Morte de fazendeiro branco reaviva tensão racial na África do Sul

Por: FÁBIO ZANINI

Assassinato de líder de organização supremacista AWB é uma declaração de guerra dos negros, afirma porta-voz do grupo

Homicídio, entretanto, não estaria vinculado a questão racial, indicam investigações; episódio causa preocupação a poucos meses da Copa


O assassinato do líder direitista branco Eugene Terreblanche, 69, anteontem em sua fazenda na África do Sul ameaça reacender as dormentes tensões raciais no país.

Terreblanche era o principal representante de uma ala diminuta, mas ainda influente, de radicais africâners (descendentes de colonizadores holandeses) que nunca aceitaram o fim do apartheid. O regime de segregação racial perdurou entre as décadas de 40 e 90 no país.

Ele presidia o Movimento de Resistência Africâner (AWB, na sigla em africâner), que se inspirava no nazismo, inclusive no símbolo, uma referência à suástica.

Terreblanche foi morto no sábado na cidade de Ventersdorp (a 100 km de Johannesburgo), e a polícia suspeita que o crime tenha sido cometido por empregados negros de sua fazenda em razão de disputas trabalhistas. Ainda que tudo indique que a morte não tenha tido conotação política, um porta-voz do grupo radical ameaçou ontem com retaliações.

“A morte do sr. Terreblanche representa uma declaração de guerra da comunidade negra da África do Sul contra a comunidade branca, que vem sendo morta nos últimos dez anos”, afirmou Andre Visagie.

É uma referência aos assassinatos de fazendeiros no campo, sobretudo brancos. A quase totalidade dos crimes, no entanto, não tem caráter político e pode ser debitada na conta do aumento da violência no país.

De qualquer maneira, o assassinato do líder branco vem num momento delicado para as relações raciais sul-africanas. Há duas semanas, o líder da ala jovem do partido governista, o Congresso Nacional Africano (CNA), Julius Malema, foi proibido por ordem judicial de cantar uma música da época da resistência ao apartheid que diz, em um dos versos, “atire no boer [sinônimo para fazendeiro em africâner]”.

A canção, dizem líderes brancos, incita ao ódio. Malema e o CNA estão recorrendo da decisão, afirmando que a música é parte do legado histórico da luta contra a discriminação.

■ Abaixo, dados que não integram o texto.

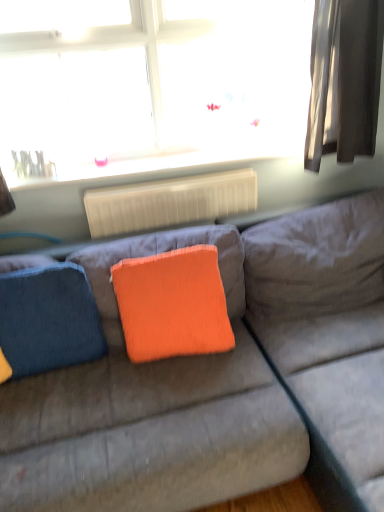
Question: In terms of size, does white glossy radiator at upper center appear bigger or smaller than transparent glass window at upper center?

Choices:
 (A) small
 (B) big

Answer: (A)

Question: Considering the positions of point (77, 175) and point (148, 41), is point (77, 175) closer or farther from the camera than point (148, 41)?

Choices:
 (A) closer
 (B) farther

Answer: (B)

Question: Which object is the closest to the white glossy radiator at upper center?

Choices:
 (A) orange fabric pillow at center
 (B) transparent glass window at upper center
 (C) silky gray curtain at right
 (D) white plastic radiator at center
 (E) velvet orange pillow at center

Answer: (D)

Question: Which is farther from the transparent glass window at upper center?

Choices:
 (A) white plastic radiator at center
 (B) white glossy radiator at upper center
 (C) denim cushion at left
 (D) velvet orange pillow at center
 (E) orange fabric pillow at center

Answer: (C)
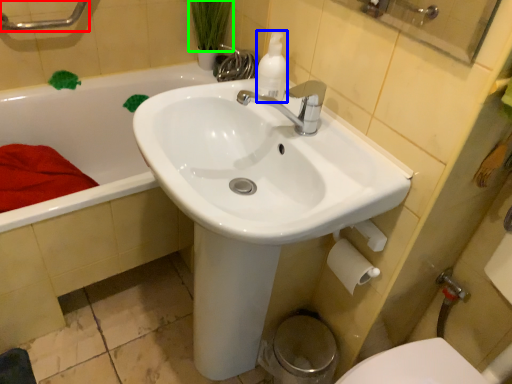
Question: Which object is the closest to the shower (highlighted by a red box)? Choose among these: cleaning product (highlighted by a blue box) or plant (highlighted by a green box).

Choices:
 (A) cleaning product
 (B) plant

Answer: (B)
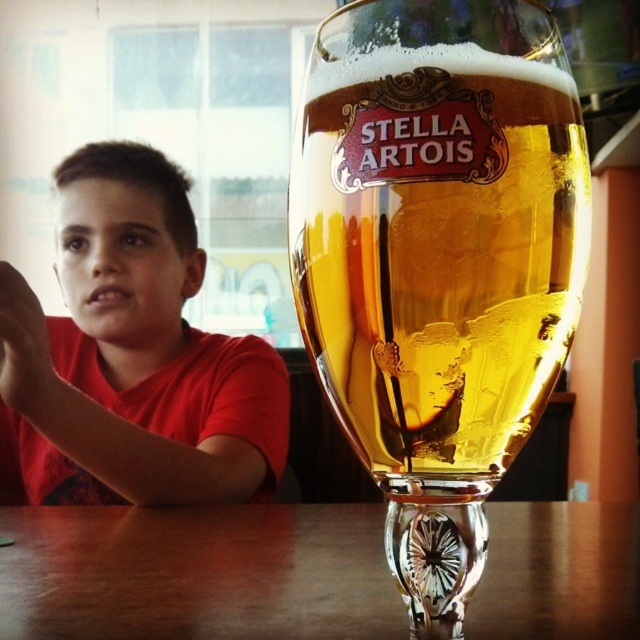
Question: Which object is closer to the camera taking this photo?

Choices:
 (A) wooden table at lower center
 (B) clear glass stella artois beer glass at center

Answer: (B)

Question: Which object is positioned farthest from the wooden table at lower center?

Choices:
 (A) clear glass stella artois beer glass at center
 (B) matte red shirt at left

Answer: (A)

Question: Is clear glass stella artois beer glass at center smaller than wooden table at lower center?

Choices:
 (A) yes
 (B) no

Answer: (A)

Question: From the image, what is the correct spatial relationship of matte red shirt at left in relation to wooden table at lower center?

Choices:
 (A) above
 (B) below

Answer: (A)

Question: Considering the relative positions of matte red shirt at left and wooden table at lower center in the image provided, where is matte red shirt at left located with respect to wooden table at lower center?

Choices:
 (A) right
 (B) left

Answer: (B)

Question: Which of these objects is positioned closest to the wooden table at lower center?

Choices:
 (A) clear glass stella artois beer glass at center
 (B) matte red shirt at left

Answer: (B)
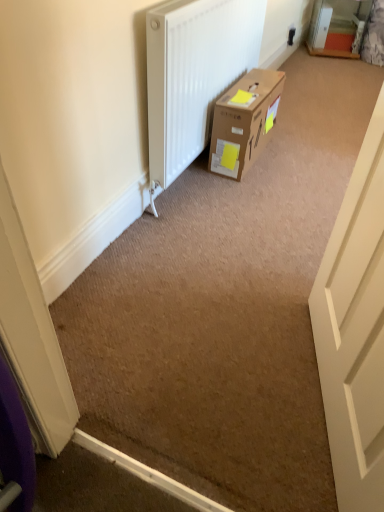
Question: Considering the relative positions of white matte door at right and white plastic electric outlet at upper right in the image provided, is white matte door at right to the left or to the right of white plastic electric outlet at upper right?

Choices:
 (A) right
 (B) left

Answer: (B)

Question: Is white matte door at right bigger or smaller than white plastic electric outlet at upper right?

Choices:
 (A) small
 (B) big

Answer: (B)

Question: Which object is positioned farthest from the white plastic electric outlet at upper right?

Choices:
 (A) white matte door at right
 (B) brown cardboard box at center

Answer: (A)

Question: Which object is the farthest from the white plastic electric outlet at upper right?

Choices:
 (A) white matte door at right
 (B) brown cardboard box at center

Answer: (A)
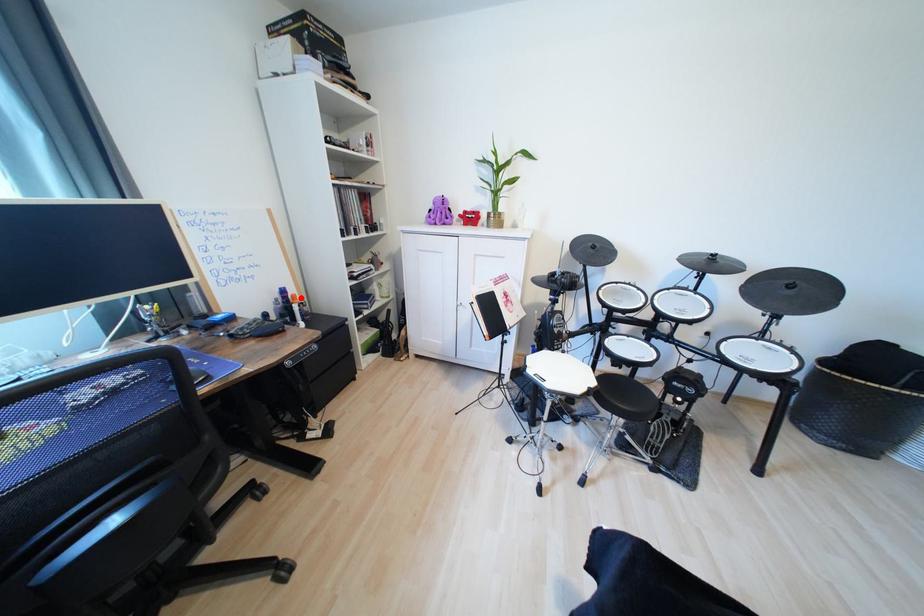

Há outros exemplos. O próprio presidente da África do Sul, Jacob Zuma, tem como seu “hino pessoal” uma música cujo título é “traga-me minha metralhadora”, que ainda hoje costuma entoar em eventos políticos. É uma referência à época em que ele liderava o serviço de inteligência do braço armado do CNA, nos anos 70.

 

Zuma, ontem, pediu calma à população. “É nossa responsabilidade denunciar esse crime e nos distanciar de declarações que possam reverter os processos de construção nacional e coesão racial”, declarou. O governo está preocupado também porque em pouco mais de dois meses a África do Sul sediará a Copa do Mundo -ontem, o porta-voz do AWB chegou a dizer que seu movimento instaria as seleções a não virem disputar a competição.

O país tem cerca de 10% de sua população formada por brancos. Desses, dois terços são africâners como Terreblanche, e o restante tem ascendência inglesa. A esmagadora maioria hoje aceita o fim do apartheid, mas há franjas radicais que ainda não se conformam com a democracia racial.